Ada 16 partai yang mendaftar tetapi dua partai dinyatakan tidak atau belum lolos verifikasi, sehingga yang berhak mengambil nomor undian ada 14 partai. Perhelatan nasional seperti itu diselenggarakan sejak tahun 1955. Pada masa Orba (Orde Baru) pada Pemilu 1971. jumlah partai ada sepuluh kemudian disederhanakan hanya menjadi 3 partai, yaitu Golkar, PPP dan PDI. Sampai 1998 setiap penyelenggaraan Pemilu diikuti oleh ketiga partai tersebut. Namun tahun 1998 rezim Orba ditumbangkan. Dan pada tahun 1999 dimulailah era baru yaitu zaman reformasi. Sejak itu selalu bermunculan partai-partai baru disetiap pileg dan pilpres.
Partai menjadi alat masyarakat untuk menyalurkan aspirasi dan hak politik. Tetapi dengan banyaknya partai bukankan sistem pengelolaan bertambah rumit dan anggaran yang dikeluarkan semakin besar? Keempat belas partai yang lolos verifikasi dan mengambil nomor undian, urutannya sebagai berikut:
- PKB, 2.GERINDRA, 3.PDIP, 4.GOLKAR, 5.NASDEM, 6.GARUDA, 7.BERKARYA, 8.PKS, 9.PERINDO, 10.PPP, 11.SOLIDARITAS, 12.PAN, 13.HANURA, 14. DEMOKRAT
Di Republik ini ada 5 agama yang diakui secara konstitusinal ditambah aliran kepercayaan sebagai sesuatu yang baru. Partai-partai di atas tentu mempunyai visi dan misi sebagai roh atau jiwa dari partai itu. Tetapi bila Pancasila sebagai ideologi negara mempunyai 5 sila yang didalamnya ada Ketuhanan, Kemanusiaan, Persatuan, Kerakyatan dan Keadilan Sosial, partai-partai itu mengambil sisi yang mana dari Pancasila?

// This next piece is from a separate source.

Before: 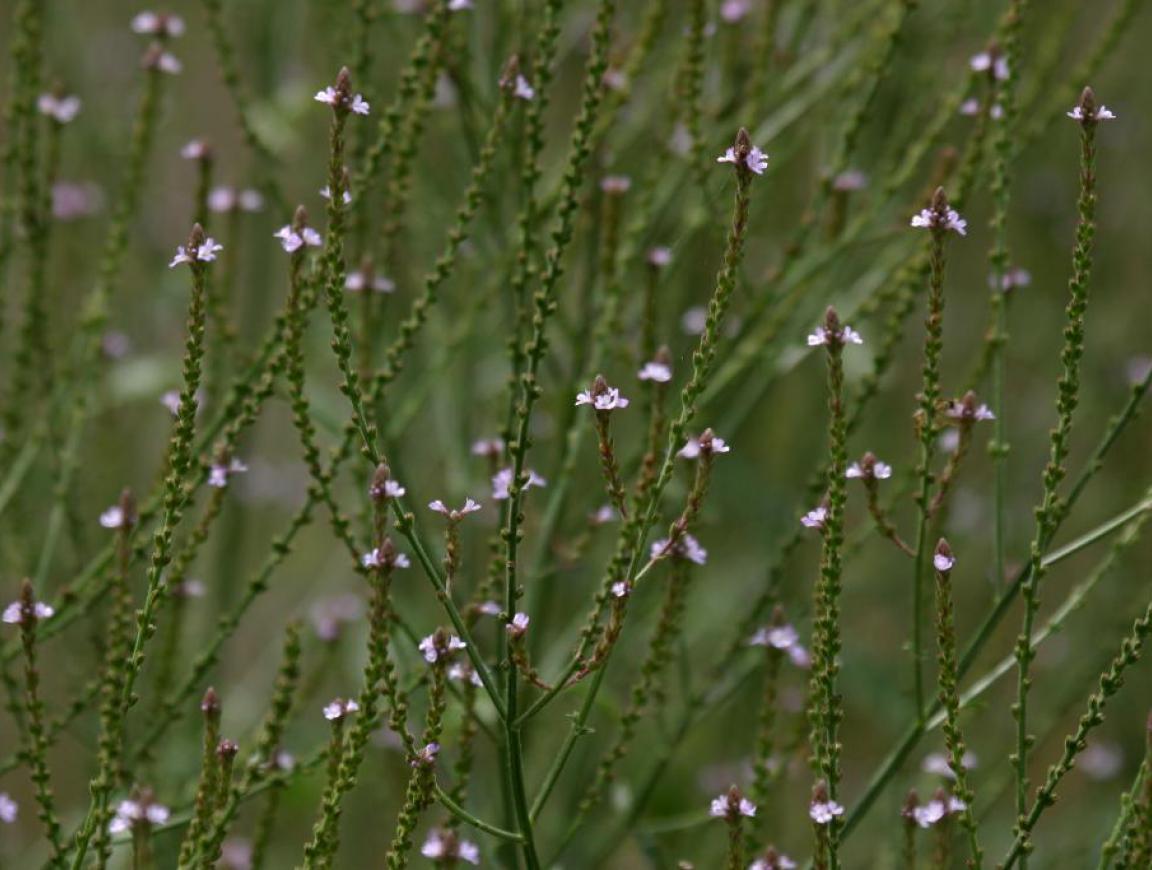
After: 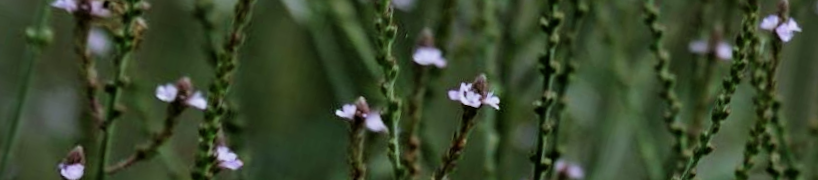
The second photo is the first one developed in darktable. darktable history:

Â Kalau tujuan perjuangan semua partai itu adalah untuk mencapai keadilan sosial bagi seluruh rakyat Indonesia, mengapa tidak terjadi musyawarah dan mufakat untuk bersatu memperjuangkan cita-cita itu?
Negara-negara yang lebih maju memiliki partai kurang dari sepuluh, bukankah sistem kepartaian mereka dapat dipelajari untuk menyederhanakan jumlah partai di Republik ini? Kecurigaan sempat muncul; jangan-jangan karena merasa ada modal, ambisi serta nafsu berkuasa menjadi pendorong mendirikan partai. Atau sebagai tanda bahwa para penyelenggara negara gagal mengartikan kebebasan, sehingga setiap warga negara yang memiliki dukungan finansial merdeka, mengekspresikan kebebasan itu dengan mendirikan partai?
Perlu ada sistem kepartaian yang bermartabat, sehingga kebebasan berserikat mengacu kepada kepentingan bersama. Bukan asal tampil beda, karena memang tampak beraneka dan penuh warna, tetapi dalam strata sosial persatuan rakyat terkoyak-koyak.